CONSEGNA 1: Nel brano sulla decrescita, un commento propone di riflettere sul ruolo della forma cooperativa d'impresa nella società della decrescita. Spiega in una o due frasi perché, secondo il brano, questa forma d'impresa merita tale riflessione.
___ BRANO ESTRATTO
Finalmente qualcuno che facca riferimento allla cosidetta DECRESCITA.
Lo fa con tutti i dovuti timori di chi intuisce di percorrere un campo minato, vista l'impossibilità di attuarla tramite una....autoeducazione collettiva!
Intuisce il sig. Gambescia che cio' irrita gli oligopolisti del pensiero prima che quelli economici, e che quindi si rischia la condanna morale:
benvenuto fra i reietti; dopo il primo periodo di comprensibile smarrimento,si accorgerà che la gazzarra dei sostenitori del sostenibile, vista dal di fuori mostra ancora di più tutta la sua dannosità, in quanto principale complice del sistema che decide, e che pretende di modificare a suon di girotondi.
Ancora un piccolo sforzo sig. Gambescia!
a.marmiroli1@hotmail.it
Barazz (Registered) 07-01-2009 20:54

Gambescia sembra suggerire una possibile strada verso il ritorno allo schema di ripartizione del reddito degli economisti classici, spazzata via dai marginalisti alla fine dell'800, magari in chiave più moderna.
Potrebbe essere una strada interessante da percorrere, almeno a livello di riflessione teorica.
La Decrescita deve sforzarsi di ampliare la sua riflessione e sviluppare una teoria che le dia credito in ambito economico a mio avviso.
Per esempio, qualche pensatore dovrebbe riflettere sul ruolo che può avere la forma cooperativa d'impresa nella società della decrescita, grazie al suo non vedere il profitto come finalità ultima dell'azione economica.
h2otonic (Registered) 08-01-2009 00:39

Non conosco la differenza sostanziale fra i due tipi di economisti, ma se il prevalere degli uni sugli altri è dovuto a motivi validi ancora oggi, vale a dire i limiti umani(lo deduco dai risultati), anche la forma cooperativa può valere per limitate realtà circoscritte, forse.
Si tratta in definitiva di strappare l'osso dalle fauci del molosso mondialista, e non credo che questo sia possibile solo con la forza della logica, anche se disinteressata, di tutti i migliori pensatori del mondo.
a.marmiroli@hotmail.it
Barazz (Registered) 08-01-2009 12:14

Ma sono due cose (i vecchi economisti e le coop) che non centrano nulla tra loro.
______
___ RIGHE FORNITE
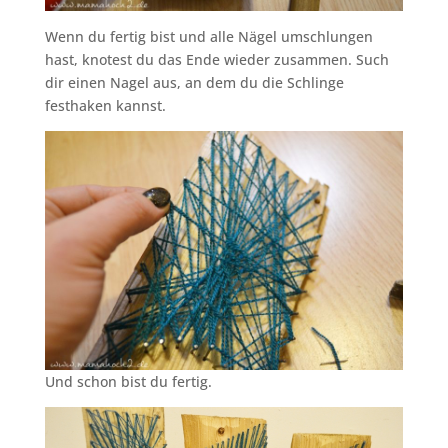
Wenn du fertig bist und alle Nägel umschlungen
hast, knotest du das Ende wieder zusammen. Such
dir einen Nagel aus, an dem du die Schlinge
festhaken kannst.
Und schon bist du fertig.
______
CONSEGNA 2: Filtra le righe riportate sopra e copia ogni linea che contiene la parola "fertig", tenendo conto di maiuscole e minuscole.

RISPOSTA 1: Secondo il commento, la forma cooperativa d'impresa non vede il profitto come finalità ultima dell'azione economica. Per questo può avere un ruolo nella società della decrescita.

RISPOSTA 2:
Wenn du fertig bist und alle Nägel umschlungen
Und schon bist du fertig.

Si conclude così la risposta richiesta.